Me metieron en una Tumba fría un poco más de dos años y de ella salí vivo, me llevaron a la Roca Tarpeya y me metieron en una caja de concreto en un lugar llamado el Helicoide. Soy testigo de torturas de mil formas y expresiones; he visto lo más grotesco de lo humano y lo más hermoso en medio de la desgracia. Hace mucho que dejé de ver la luna pero aún hablo con ella y con ella me conecto con el resto. De obstáculo en obstáculo voy ganando las batallas aunque el cuerpo mucha veces me traicione.

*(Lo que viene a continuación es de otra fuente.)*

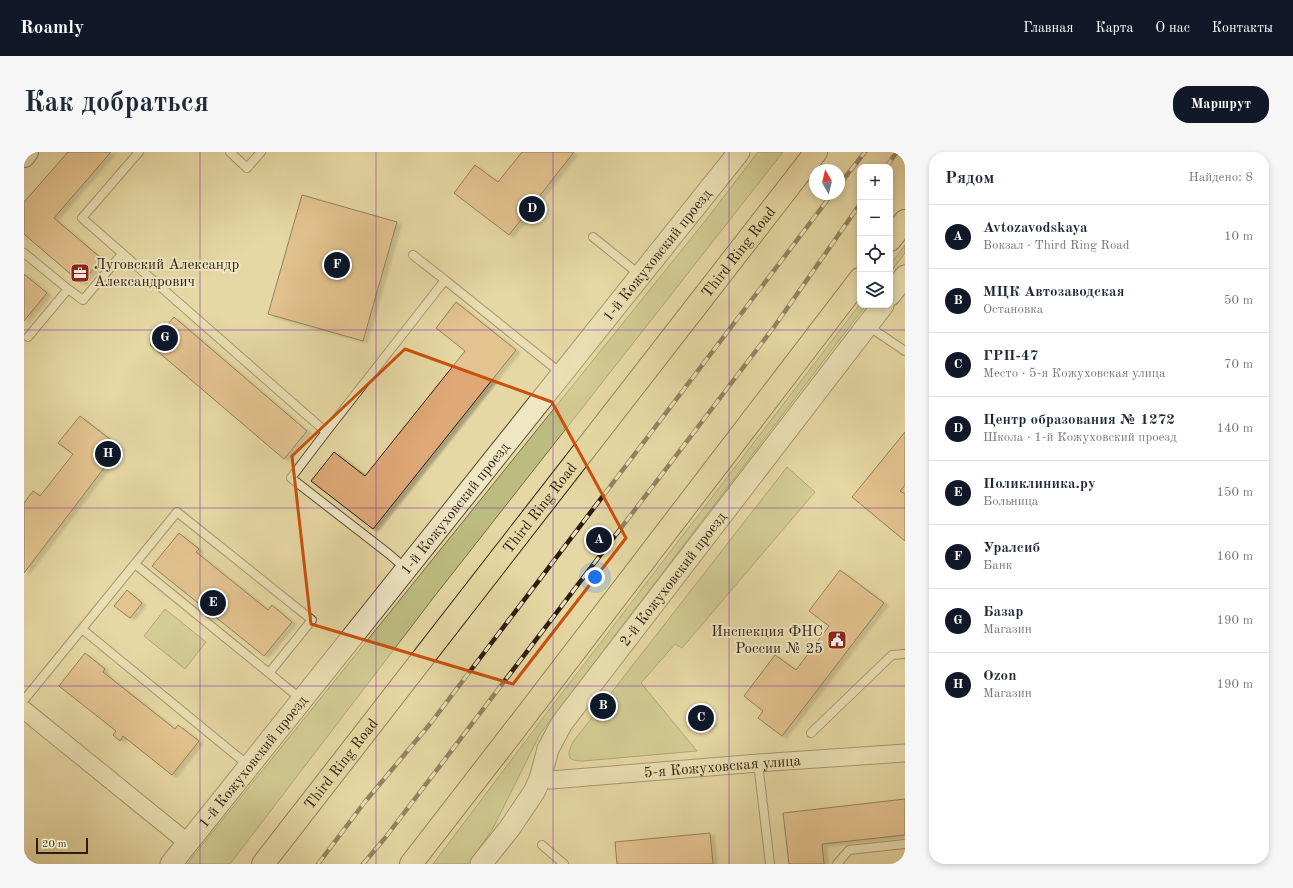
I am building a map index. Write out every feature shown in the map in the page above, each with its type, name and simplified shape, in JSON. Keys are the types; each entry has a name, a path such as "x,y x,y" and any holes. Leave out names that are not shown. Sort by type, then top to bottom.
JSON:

Luego de 3 años y muchos meses, de La Tumba y La Roca, de golpes en el alma y en el cuerpo, de dos celdas y muchas requisas, de quedarme solo y de ver a tantos partir una y otra vez, de dos motines y el aislamiento prolongado par de veces sin piedad… Estoy, sigo vivo y vivo más que nunca, sin motivos para el odio y ligero de equipaje, con agua, un colchón y par de libros; y resultó que soy finalmente libre, casi feliz en lo que se suponía debía ser un cruel tormento. He encontrado muchas respuestas que pensé que nunca encontraría. Finalmente entendí que la libertad no se trata de poder tener sino de no necesitar y que realmente sólo pierde quien se rinde y que la clave está en perder el miedo a caerse y en levantarse una y otra vez con humildad… Que la celda es tan solo una caja y una idea es todo un universo.

Esto no es un documento ni una carta papel-dirigida, no es un artículo ni mucho menos mi opinión acerca algo; esto parte de la nada, es más como un intento errático de mirarme desnudo y flaco frente al espejo que no tengo, mi poesía frustrada que busca liberarme y que pelea con la política que me mantiene secuestrado – el síntoma de la enfermedad que padezco y controla mi mundo todo y me hace ser quien soy. El lenguaje de la mía existencia que no lograron desgraciar los empleados fieles del sistema, mi más pura y vulgar intimidad carcelaria develada en papel de contrabando, la rutina abstracta de un libertario colocado en una caja. Un pequeño fragmento [de yo] antes del partir.

No sé cuánto dure y hasta dónde llegue, pero seguiré resistiendo con amor y sin excusas.